-------- SOURCE DOCUMENT --------

Permalink
Browse files

Update pages

  • Loading branch information...
mythz committed Aug 17, 2014
1 parent bb38baf commit 59e0ad03cab015eb363fd6cb6478ece1cd43de47
@@ -0,0 +1,78 @@
# NoSQL and RDBMS – Choose your weapon.

nosql_thumb Sensationalist headline right? Unfortunately I think the aggressive tone of the term ‘NoSQL’ is one of the reasons that a lot of people have an instant resentment to the technology. It encourages flame ignited posts like http://teddziuba.com/2010/03/i-cant-wait-for-nosql-to-die.html which when posted to Slashdot will get every developer who has ever touched an RDBMS to weigh-in and pass judgement on technology that they’ve never used before in a combined post also declaring their eternal love for their preferred RDBMS of choice.

The negative posts generally share the same tone:

> I have developed with RDBMS for 10 years and I’ve never needed to use a NoSQL database. RDBMS can scale just as good as NoSQL.

-------- ENTRIES SUPPLIED --------

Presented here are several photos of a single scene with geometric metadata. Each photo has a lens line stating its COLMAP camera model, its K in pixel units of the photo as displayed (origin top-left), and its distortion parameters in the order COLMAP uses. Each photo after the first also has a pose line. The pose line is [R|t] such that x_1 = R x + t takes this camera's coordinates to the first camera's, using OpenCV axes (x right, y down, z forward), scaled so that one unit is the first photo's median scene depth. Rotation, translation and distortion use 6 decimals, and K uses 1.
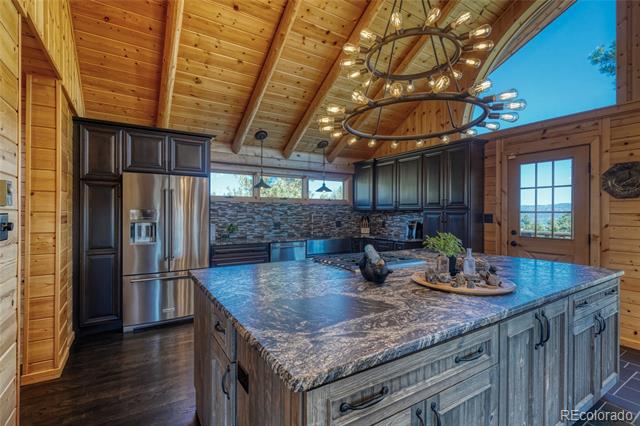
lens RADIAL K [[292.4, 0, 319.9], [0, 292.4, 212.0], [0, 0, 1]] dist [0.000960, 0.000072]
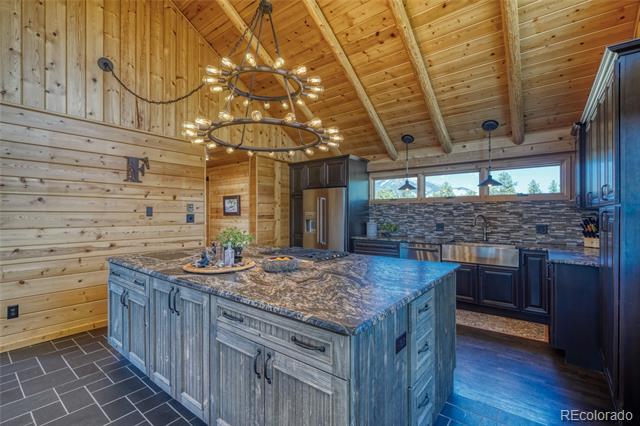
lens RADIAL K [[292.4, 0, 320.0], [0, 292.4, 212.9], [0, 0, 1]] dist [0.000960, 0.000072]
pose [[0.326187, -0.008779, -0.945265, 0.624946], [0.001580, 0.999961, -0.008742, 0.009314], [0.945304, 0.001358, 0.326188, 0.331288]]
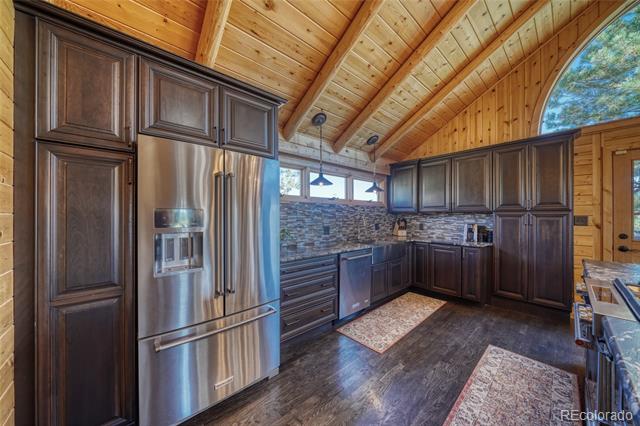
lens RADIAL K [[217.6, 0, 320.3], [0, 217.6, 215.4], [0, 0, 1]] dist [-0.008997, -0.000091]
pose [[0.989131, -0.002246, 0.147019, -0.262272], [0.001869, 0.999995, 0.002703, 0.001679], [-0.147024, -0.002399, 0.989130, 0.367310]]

--------
-------- ENTRIES SUPPLIED --------

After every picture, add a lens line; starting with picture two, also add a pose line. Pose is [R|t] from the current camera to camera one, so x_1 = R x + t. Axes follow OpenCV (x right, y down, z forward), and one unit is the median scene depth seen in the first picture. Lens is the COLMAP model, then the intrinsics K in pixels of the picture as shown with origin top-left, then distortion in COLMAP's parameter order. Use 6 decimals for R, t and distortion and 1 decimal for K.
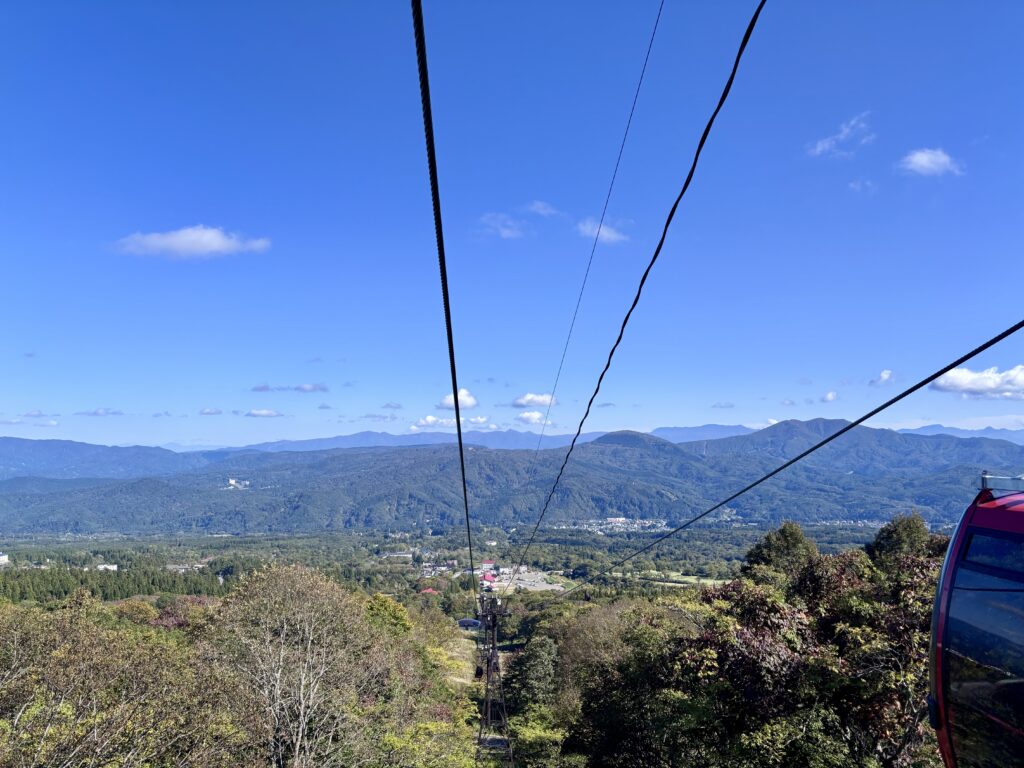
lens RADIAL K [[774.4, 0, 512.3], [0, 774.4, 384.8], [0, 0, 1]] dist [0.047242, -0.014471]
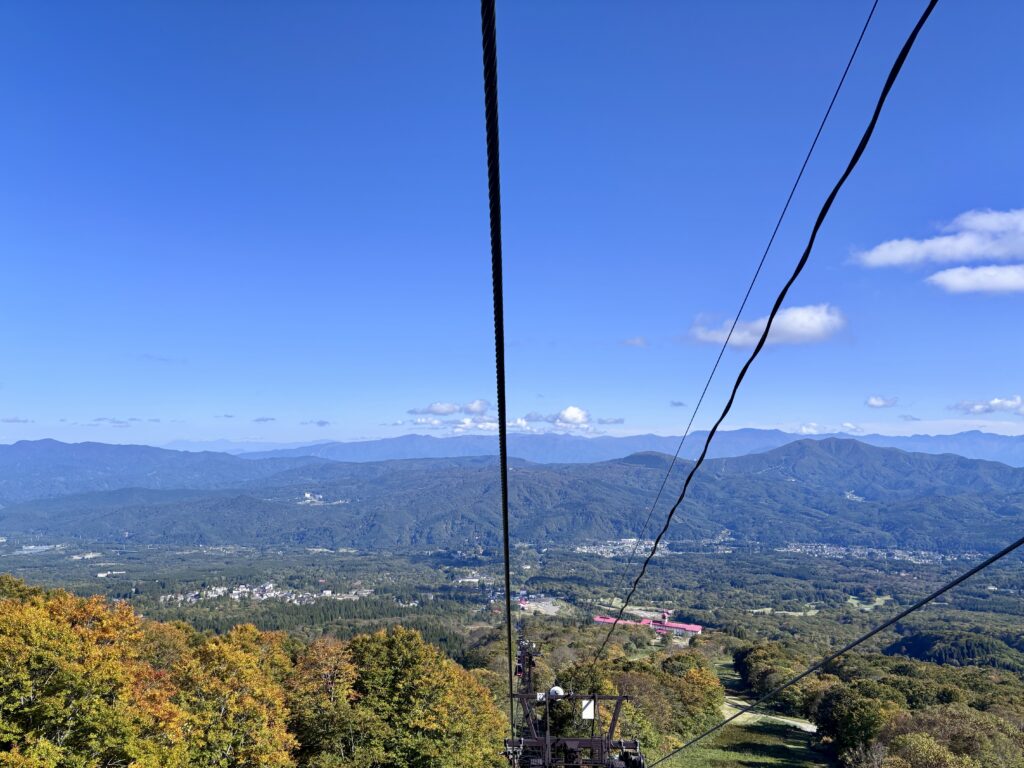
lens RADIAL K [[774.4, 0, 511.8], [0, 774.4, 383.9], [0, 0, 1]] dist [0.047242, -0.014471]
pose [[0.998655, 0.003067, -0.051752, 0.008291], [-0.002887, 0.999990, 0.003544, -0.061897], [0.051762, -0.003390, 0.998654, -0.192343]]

--------
-------- ENTRIES SUPPLIED --------

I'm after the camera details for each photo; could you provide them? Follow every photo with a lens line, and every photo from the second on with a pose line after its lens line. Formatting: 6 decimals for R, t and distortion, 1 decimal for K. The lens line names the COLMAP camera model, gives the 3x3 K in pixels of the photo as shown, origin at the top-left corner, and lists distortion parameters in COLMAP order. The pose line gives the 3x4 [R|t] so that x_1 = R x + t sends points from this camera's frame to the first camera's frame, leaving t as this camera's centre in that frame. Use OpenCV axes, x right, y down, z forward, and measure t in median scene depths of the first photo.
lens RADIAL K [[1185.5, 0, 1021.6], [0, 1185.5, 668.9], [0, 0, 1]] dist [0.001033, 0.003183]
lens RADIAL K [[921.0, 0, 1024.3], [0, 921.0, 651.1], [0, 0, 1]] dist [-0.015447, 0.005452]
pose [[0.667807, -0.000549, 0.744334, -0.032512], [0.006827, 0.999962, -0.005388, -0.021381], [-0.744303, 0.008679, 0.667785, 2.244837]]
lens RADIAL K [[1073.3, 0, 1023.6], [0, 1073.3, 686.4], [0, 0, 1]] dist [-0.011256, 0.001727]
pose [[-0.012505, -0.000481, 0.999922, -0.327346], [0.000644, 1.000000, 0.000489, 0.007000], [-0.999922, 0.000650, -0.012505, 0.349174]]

--------

> _ACTIVITY_
Quote the passage of the NoSQL and RDBMS page word for word, from "The negative posts" up to and including "good as NoSQL.".

> _ANSWER SPACE_
The negative posts generally share the same tone:

> I have developed with RDBMS for 10 years and I’ve never needed to use a NoSQL database. RDBMS can scale just as good as NoSQL.